# Strainer - Cheesecloth vs. 600 or 400 micron



## FlowerPlanter (Aug 3, 2011)

Have the micron five gallon plastic inserts you are talking about. Bought the kit of three. The 400 and 600 are so close I can't even tell the honey apart. The 200 lets more through, which ends up on the top anyways. They don't work very good stacked, I use only one per bucket that way I can have three buckets going at one time. If I bough them again I would just get all one size, maybe the 600. 

No idea about cheesecloth.


----------



## frustrateddrone (Jan 31, 2015)

Something very cheap....... get a paint strainer from the paint department. That's all you need. CHEAP as in under a buck I think. Toss it when done.


----------



## COAL REAPER (Jun 24, 2014)

frustrateddrone said:


> Something very cheap....... get a paint strainer from the paint department. That's all you need. CHEAP as in under a buck I think. Toss it when done.


yass!!!


----------



## shinbone (Jul 5, 2011)

COAL REAPER said:


> yass!!!


Me too!

I've got the plastic strainers, but they clog up so quick they are useless for me. The nylon mesh paint strainers have a large mesh surface area, so they don't clog as fast.


----------



## frustrateddrone (Jan 31, 2015)

frustrateddrone said:


> Something very cheap....... get a paint strainer from the paint department. That's all you need. CHEAP as in under a buck I think. Toss it when done.

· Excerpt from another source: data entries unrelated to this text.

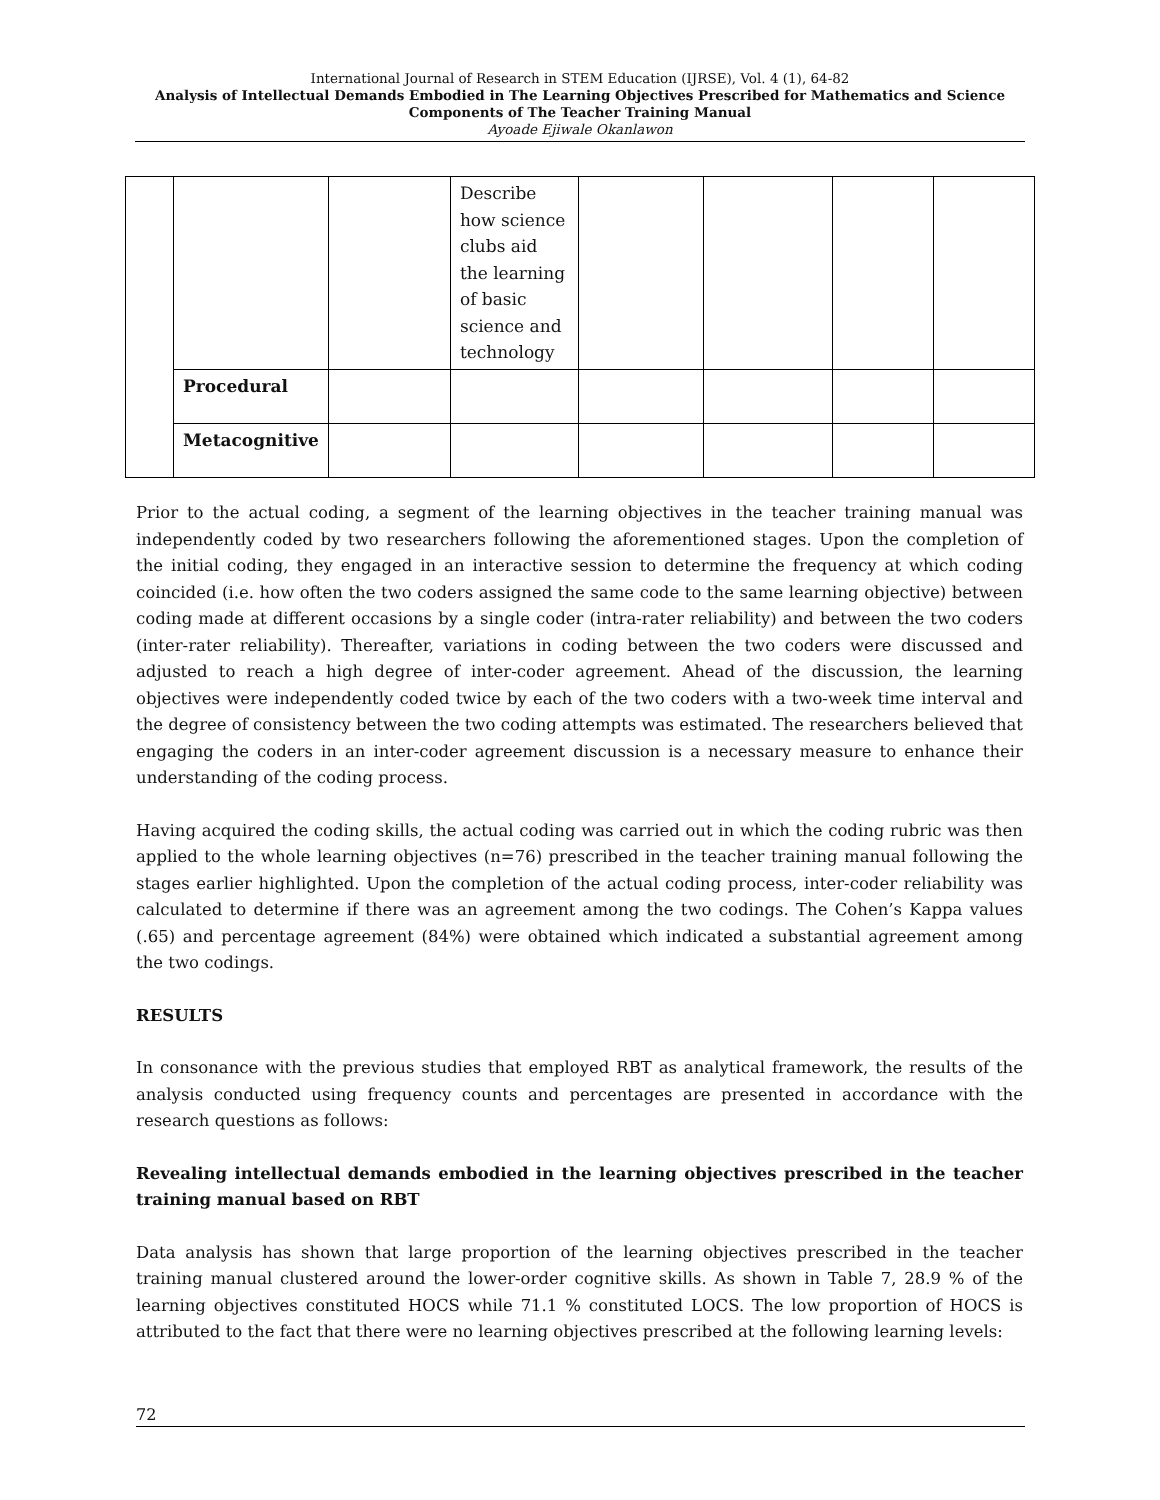International Journal of Research in STEM Education (IJRSE), Vol. 4 (1), 64-82
Analysis of Intellectual Demands Embodied in The Learning Objectives Prescribed for Mathematics and Science Components of The Teacher Training Manual
Ayoade Ejiwale Okanlawon
| | | | Describe how science clubs aid the learning of basic science and technology | | | | |
| | Procedural | | | | | | |
| | Metacognitive | | | | | | |
Prior to the actual coding, a segment of the learning objectives in the teacher training manual was independently coded by two researchers following the aforementioned stages. Upon the completion of the initial coding, they engaged in an interactive session to determine the frequency at which coding coincided (i.e. how often the two coders assigned the same code to the same learning objective) between coding made at different occasions by a single coder (intra-rater reliability) and between the two coders (inter-rater reliability). Thereafter, variations in coding between the two coders were discussed and adjusted to reach a high degree of inter-coder agreement. Ahead of the discussion, the learning objectives were independently coded twice by each of the two coders with a two-week time interval and the degree of consistency between the two coding attempts was estimated. The researchers believed that engaging the coders in an inter-coder agreement discussion is a necessary measure to enhance their understanding of the coding process.
Having acquired the coding skills, the actual coding was carried out in which the coding rubric was then applied to the whole learning objectives (n=76) prescribed in the teacher training manual following the stages earlier highlighted. Upon the completion of the actual coding process, inter-coder reliability was calculated to determine if there was an agreement among the two codings. The Cohen’s Kappa values (.65) and percentage agreement (84%) were obtained which indicated a substantial agreement among the two codings.
RESULTS
In consonance with the previous studies that employed RBT as analytical framework, the results of the analysis conducted using frequency counts and percentages are presented in accordance with the research questions as follows:
Revealing intellectual demands embodied in the learning objectives prescribed in the teacher training manual based on RBT
Data analysis has shown that large proportion of the learning objectives prescribed in the teacher training manual clustered around the lower-order cognitive skills. As shown in Table 7, 28.9 % of the learning objectives constituted HOCS while 71.1 % constituted LOCS. The low proportion of HOCS is attributed to the fact that there were no learning objectives prescribed at the following learning levels:
72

Sorry! Source was from YouTube Channel "Dirt Rooster 628" Was not thinking of that at the time I posted it


----------



## COAL REAPER (Jun 24, 2014)

line bucket with paint strainer. fill with honey. lift paint strainer out and place in second bucket. repeat.
forget the 200, 400, 600 inserts! even the stainless ones too!


----------



## Fivej (Apr 4, 2016)

Coal Reaper and others: Do you hang the bag in the 5 gal bucket in some way, or is the bag a lot shorter than the 5 gal bucket? I am wondering how much honey you can get in the 5 gal bucket before you have to switch it to a new bucket. Thanks, J


----------



## allniter (Aug 22, 2011)

I USE window curtain shears [sp]--- U know what goes behind your drapes-- U double them put them in plastic strainer --don;t like cheese cloth too many loose strings


----------



## shinbone (Jul 5, 2011)

Fivej said:


> Coal Reaper and others: Do you hang the bag in the 5 gal bucket in some way, or is the bag a lot shorter than the 5 gal bucket? I am wondering how much honey you can get in the 5 gal bucket before you have to switch it to a new bucket. Thanks, J


I use a 5 gallon nylon mesh paint strainer in a 5 gallon bucket. I pull the strainer about halfway up the bucket, and then apply about 20 wood clothes pins around the rim of the bucket to hold the strainer in place.


----------



## COAL REAPER (Jun 24, 2014)

Fivej said:


> Coal Reaper and others: Do you hang the bag in the 5 gal bucket in some way, or is the bag a lot shorter than the 5 gal bucket? I am wondering how much honey you can get in the 5 gal bucket before you have to switch it to a new bucket. Thanks, J


no, the bag reaches down to the bottom. i FILL it up. then just lift bag out.
cheese cloth has loose fibers. paint strainers are synthetic and have near zero loose anything. couldnt have anything getting in your paint, now could you? paint rollers on the other hand...get quality ones of those to limit fibers, unless your just painting bee eqipment.


----------